■ WHAT THIS TASK INVOLVES:
Give back only the lines in the records below from the one with "right eye: (425, 409)" to the one with "left knee: (674, 554)", both inclusive, word for word.

----------------

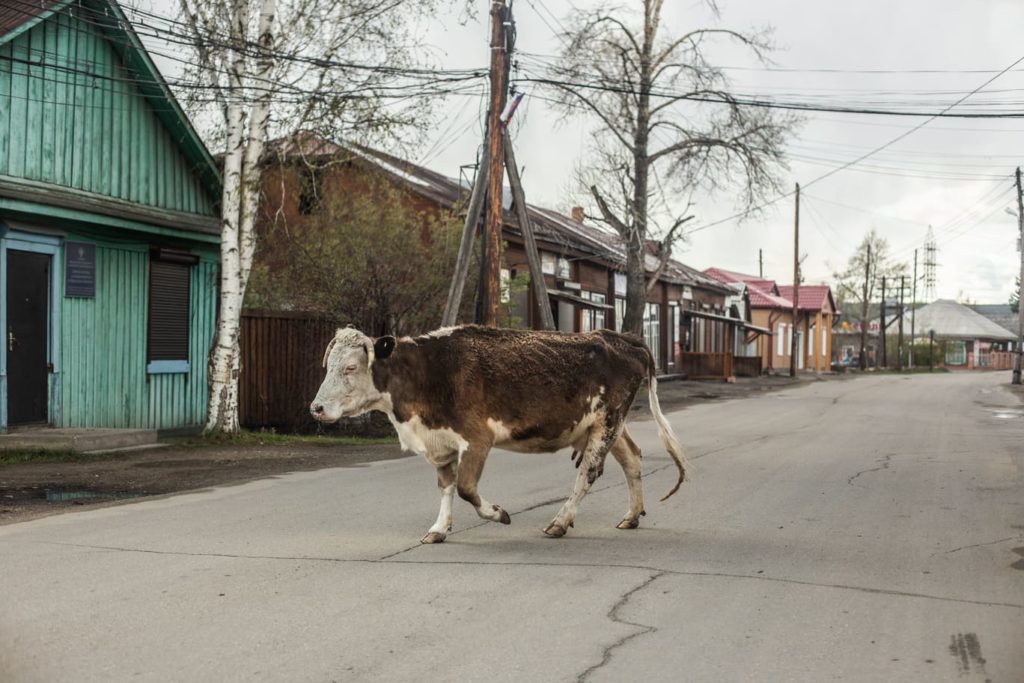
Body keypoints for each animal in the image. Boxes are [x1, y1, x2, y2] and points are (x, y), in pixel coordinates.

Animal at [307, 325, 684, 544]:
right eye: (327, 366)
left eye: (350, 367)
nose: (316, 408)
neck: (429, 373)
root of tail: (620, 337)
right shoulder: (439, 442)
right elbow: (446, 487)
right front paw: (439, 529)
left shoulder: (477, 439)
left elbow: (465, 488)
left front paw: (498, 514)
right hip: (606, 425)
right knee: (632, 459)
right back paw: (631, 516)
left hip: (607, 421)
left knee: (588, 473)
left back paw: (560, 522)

----------------

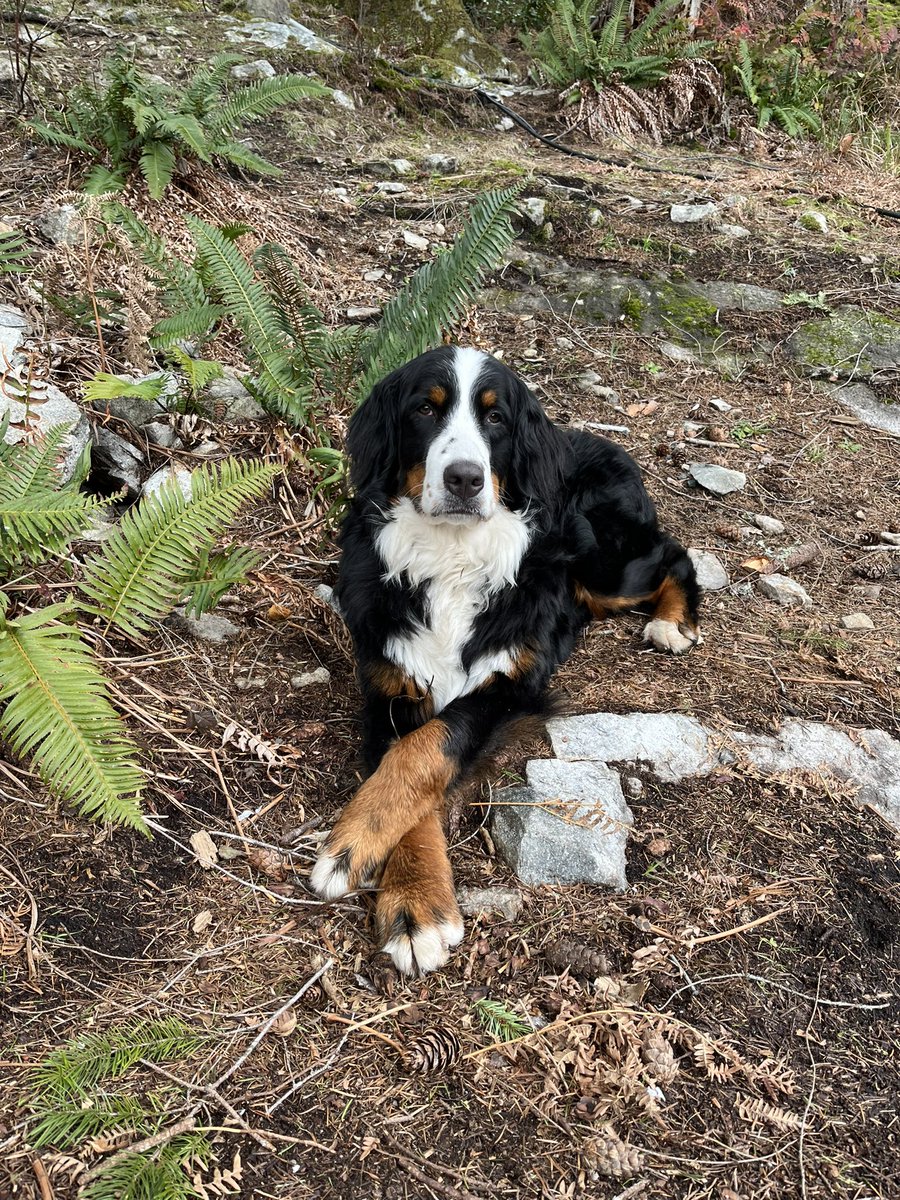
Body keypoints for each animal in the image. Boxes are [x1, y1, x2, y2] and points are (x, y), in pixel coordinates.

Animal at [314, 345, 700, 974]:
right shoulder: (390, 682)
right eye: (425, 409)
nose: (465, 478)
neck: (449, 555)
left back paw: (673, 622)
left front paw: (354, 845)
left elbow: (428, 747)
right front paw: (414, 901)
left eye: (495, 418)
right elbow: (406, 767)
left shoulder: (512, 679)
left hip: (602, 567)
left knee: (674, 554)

----------------

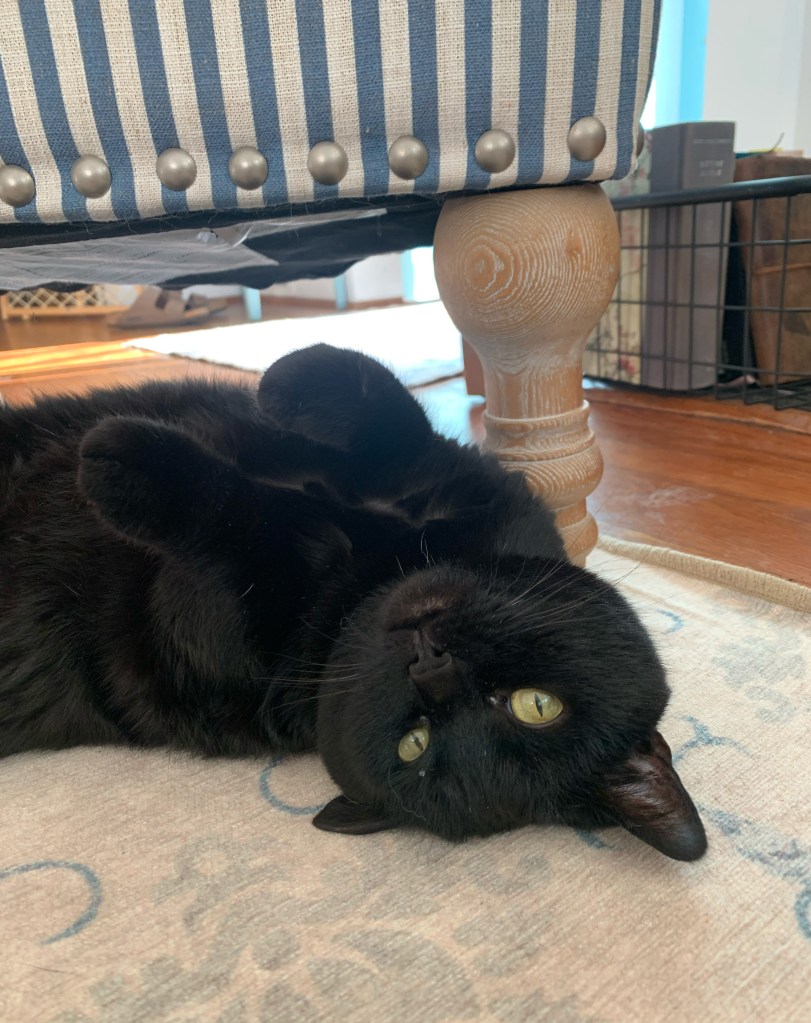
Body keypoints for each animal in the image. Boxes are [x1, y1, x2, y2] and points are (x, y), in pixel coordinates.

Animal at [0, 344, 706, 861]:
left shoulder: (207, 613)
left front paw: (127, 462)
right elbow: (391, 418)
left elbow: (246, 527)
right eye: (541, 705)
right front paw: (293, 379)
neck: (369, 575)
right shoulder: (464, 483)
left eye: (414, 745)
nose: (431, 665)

----------------

■ TASK RESULT:
right eye: (425, 409)
nose: (465, 478)
neck: (449, 555)
left back paw: (673, 622)
left front paw: (354, 845)
left elbow: (428, 747)
right front paw: (414, 901)
left eye: (495, 418)
right elbow: (406, 767)
left shoulder: (512, 679)
left hip: (602, 567)
left knee: (674, 554)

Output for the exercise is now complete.